VIA WIKIMEDIA COMMONS
VIA WIKIMEDIA COMMONS
Today Washington, D.C.’s Phillips Collection and the University of Maryland (UMD) announced a wide-ranging six-year partnership that will involve the development of new facilities, educational curricula, and curatorial programming.
The two institutions plan to open a new gallery and open-storage facility in Prince George’s County to display work from the Phillips’s 4,000-piece collection. UMD, which has invested $3 million in the partnership, will also become the “primary presenter” of the museum’s “Intersections” shows, which “invites artists of today to explore the intriguing intersections between old and new traditions, modern and contemporary art practices, and museum spaces and artistic interventions.”
In addition, the Phillips’s Center for the Study of Modern Art, its research facilities, will be renamed the University of Maryland Center for Art and Knowledge at The Phillips Collection, and will expand its work, hosting seminars and study programs, supporting two new postdoctoral fellowships, and digitizing the museum’s collection of 9,500 scholarly books, exhibition catalogues, and correspondence, among other initiatives.

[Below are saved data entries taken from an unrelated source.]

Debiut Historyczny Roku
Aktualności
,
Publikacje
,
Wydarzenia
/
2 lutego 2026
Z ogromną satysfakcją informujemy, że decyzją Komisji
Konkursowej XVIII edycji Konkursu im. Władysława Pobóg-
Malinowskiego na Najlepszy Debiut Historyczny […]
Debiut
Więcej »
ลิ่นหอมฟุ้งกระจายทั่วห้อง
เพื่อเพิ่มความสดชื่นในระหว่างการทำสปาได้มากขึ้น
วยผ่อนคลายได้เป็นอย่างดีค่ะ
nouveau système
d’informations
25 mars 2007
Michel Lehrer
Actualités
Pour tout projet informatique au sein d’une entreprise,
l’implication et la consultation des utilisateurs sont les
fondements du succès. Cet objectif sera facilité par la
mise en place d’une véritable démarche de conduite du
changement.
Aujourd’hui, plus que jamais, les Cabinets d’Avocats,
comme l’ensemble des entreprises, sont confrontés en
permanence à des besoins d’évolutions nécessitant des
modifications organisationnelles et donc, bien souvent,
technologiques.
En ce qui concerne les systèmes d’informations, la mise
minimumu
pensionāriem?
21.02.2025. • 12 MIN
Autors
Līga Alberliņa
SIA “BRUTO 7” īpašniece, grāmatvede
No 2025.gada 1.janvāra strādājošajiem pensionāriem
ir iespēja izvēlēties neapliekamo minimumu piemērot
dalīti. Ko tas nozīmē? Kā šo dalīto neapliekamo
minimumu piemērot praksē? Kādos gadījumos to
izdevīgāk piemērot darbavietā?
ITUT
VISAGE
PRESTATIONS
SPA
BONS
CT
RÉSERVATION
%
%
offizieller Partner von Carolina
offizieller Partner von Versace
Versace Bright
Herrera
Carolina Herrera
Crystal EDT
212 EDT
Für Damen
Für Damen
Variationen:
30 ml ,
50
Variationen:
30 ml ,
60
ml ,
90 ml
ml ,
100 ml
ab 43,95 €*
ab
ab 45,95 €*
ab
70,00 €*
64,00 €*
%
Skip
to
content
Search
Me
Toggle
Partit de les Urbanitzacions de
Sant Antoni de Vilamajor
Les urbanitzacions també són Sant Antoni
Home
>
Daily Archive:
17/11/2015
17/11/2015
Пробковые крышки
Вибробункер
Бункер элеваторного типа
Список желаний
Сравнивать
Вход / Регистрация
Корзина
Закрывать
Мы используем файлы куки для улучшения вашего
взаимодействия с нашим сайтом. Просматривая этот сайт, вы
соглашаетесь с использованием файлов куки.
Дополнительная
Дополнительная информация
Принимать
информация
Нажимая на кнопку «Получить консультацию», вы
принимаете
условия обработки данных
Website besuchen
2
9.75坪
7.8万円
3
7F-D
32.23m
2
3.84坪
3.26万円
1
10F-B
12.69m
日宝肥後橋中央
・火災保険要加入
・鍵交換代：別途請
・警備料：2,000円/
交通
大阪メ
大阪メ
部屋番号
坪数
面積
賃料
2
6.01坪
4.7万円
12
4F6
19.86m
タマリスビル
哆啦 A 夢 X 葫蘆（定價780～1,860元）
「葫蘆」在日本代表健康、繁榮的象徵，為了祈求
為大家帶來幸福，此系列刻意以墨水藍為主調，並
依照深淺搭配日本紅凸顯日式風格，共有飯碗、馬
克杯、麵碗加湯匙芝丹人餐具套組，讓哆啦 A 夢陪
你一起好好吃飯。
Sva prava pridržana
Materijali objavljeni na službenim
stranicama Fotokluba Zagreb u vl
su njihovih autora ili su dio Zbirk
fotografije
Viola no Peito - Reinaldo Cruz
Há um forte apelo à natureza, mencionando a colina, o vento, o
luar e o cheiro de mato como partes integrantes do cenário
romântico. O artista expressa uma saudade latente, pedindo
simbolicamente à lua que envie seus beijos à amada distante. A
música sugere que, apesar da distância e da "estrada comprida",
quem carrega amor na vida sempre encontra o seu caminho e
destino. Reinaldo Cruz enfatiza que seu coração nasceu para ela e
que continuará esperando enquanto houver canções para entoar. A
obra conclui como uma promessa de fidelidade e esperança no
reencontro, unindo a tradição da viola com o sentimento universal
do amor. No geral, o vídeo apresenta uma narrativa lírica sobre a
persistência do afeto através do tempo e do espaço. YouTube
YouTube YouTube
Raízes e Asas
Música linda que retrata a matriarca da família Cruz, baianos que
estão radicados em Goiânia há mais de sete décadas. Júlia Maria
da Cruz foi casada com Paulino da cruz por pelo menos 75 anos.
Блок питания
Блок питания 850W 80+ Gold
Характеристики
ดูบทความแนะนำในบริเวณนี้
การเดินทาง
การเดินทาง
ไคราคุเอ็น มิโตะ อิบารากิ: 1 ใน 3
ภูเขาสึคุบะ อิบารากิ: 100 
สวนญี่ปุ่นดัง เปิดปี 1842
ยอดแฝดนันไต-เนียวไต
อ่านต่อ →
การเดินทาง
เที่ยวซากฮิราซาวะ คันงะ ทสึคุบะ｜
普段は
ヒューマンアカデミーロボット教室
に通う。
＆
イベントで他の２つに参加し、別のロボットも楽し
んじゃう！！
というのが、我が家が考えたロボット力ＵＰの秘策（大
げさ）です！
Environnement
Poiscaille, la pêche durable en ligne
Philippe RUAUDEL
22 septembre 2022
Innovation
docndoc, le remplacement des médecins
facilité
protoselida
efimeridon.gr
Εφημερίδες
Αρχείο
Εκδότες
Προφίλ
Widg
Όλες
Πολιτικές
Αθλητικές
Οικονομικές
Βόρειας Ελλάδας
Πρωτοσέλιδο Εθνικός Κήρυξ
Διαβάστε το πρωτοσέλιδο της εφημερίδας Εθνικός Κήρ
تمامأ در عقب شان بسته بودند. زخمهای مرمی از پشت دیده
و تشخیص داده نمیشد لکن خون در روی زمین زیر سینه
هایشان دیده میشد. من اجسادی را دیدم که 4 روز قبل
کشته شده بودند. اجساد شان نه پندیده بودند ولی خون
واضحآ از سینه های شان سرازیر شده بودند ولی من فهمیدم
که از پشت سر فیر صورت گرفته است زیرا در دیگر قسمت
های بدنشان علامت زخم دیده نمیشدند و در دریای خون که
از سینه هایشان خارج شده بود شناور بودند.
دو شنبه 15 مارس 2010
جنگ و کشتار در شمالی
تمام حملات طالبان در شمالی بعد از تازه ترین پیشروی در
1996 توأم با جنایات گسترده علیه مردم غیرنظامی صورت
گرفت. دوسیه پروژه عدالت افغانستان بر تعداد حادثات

“This is a pivotal moment in Phillips history,” said the Phillips’s director, Dorothy Kosinski, in a statement to press. “As we look toward the museum’s 100th anniversary in 2021, we intend to redefine its role within the cultural community locally and globally. Together with the University of Maryland…we can reach new audiences, disrupt conventional thinking, and inspire new heights of achievement and impact.”